PROBLEM REQUIREMENTS. Exercise in exact copying: restate word for word only the lines below from the one containing "u v d — depth at each pixel (millimetres)." through the one containing "318 276 5254", omitting any pictures.

INFORMATION.
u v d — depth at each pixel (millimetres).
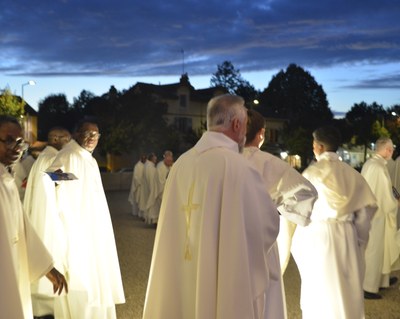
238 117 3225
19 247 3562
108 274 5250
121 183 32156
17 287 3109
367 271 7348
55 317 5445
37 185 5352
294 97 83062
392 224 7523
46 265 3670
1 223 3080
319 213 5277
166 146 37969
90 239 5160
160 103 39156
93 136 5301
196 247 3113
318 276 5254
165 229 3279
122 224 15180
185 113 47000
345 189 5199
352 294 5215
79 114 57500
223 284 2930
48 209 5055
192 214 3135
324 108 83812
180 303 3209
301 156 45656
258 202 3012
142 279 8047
* * *
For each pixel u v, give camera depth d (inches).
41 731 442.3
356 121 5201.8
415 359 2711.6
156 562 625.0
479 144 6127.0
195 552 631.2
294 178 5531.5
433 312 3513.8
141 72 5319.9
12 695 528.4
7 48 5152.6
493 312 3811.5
---
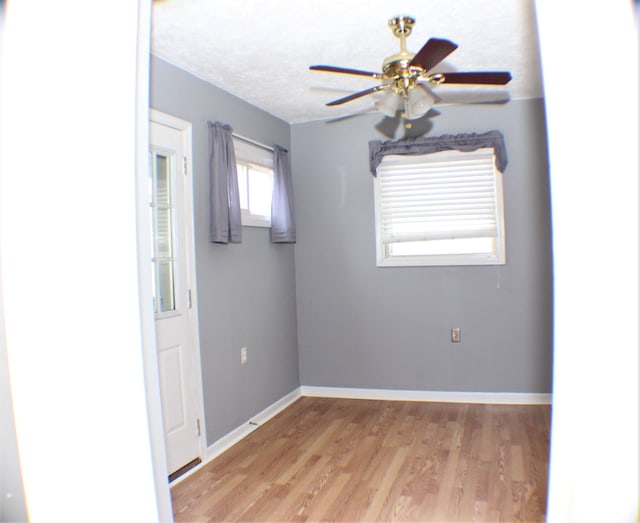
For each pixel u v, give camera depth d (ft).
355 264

TASK RESULT.
u v d — depth at each pixel (millimetres).
238 117 3225
19 247 3562
108 274 5250
121 183 32156
17 287 3109
367 271 7348
55 317 5445
37 185 5352
294 97 83062
392 224 7523
46 265 3670
1 223 3080
319 213 5277
166 146 37969
90 239 5160
160 103 39156
93 136 5301
196 247 3113
318 276 5254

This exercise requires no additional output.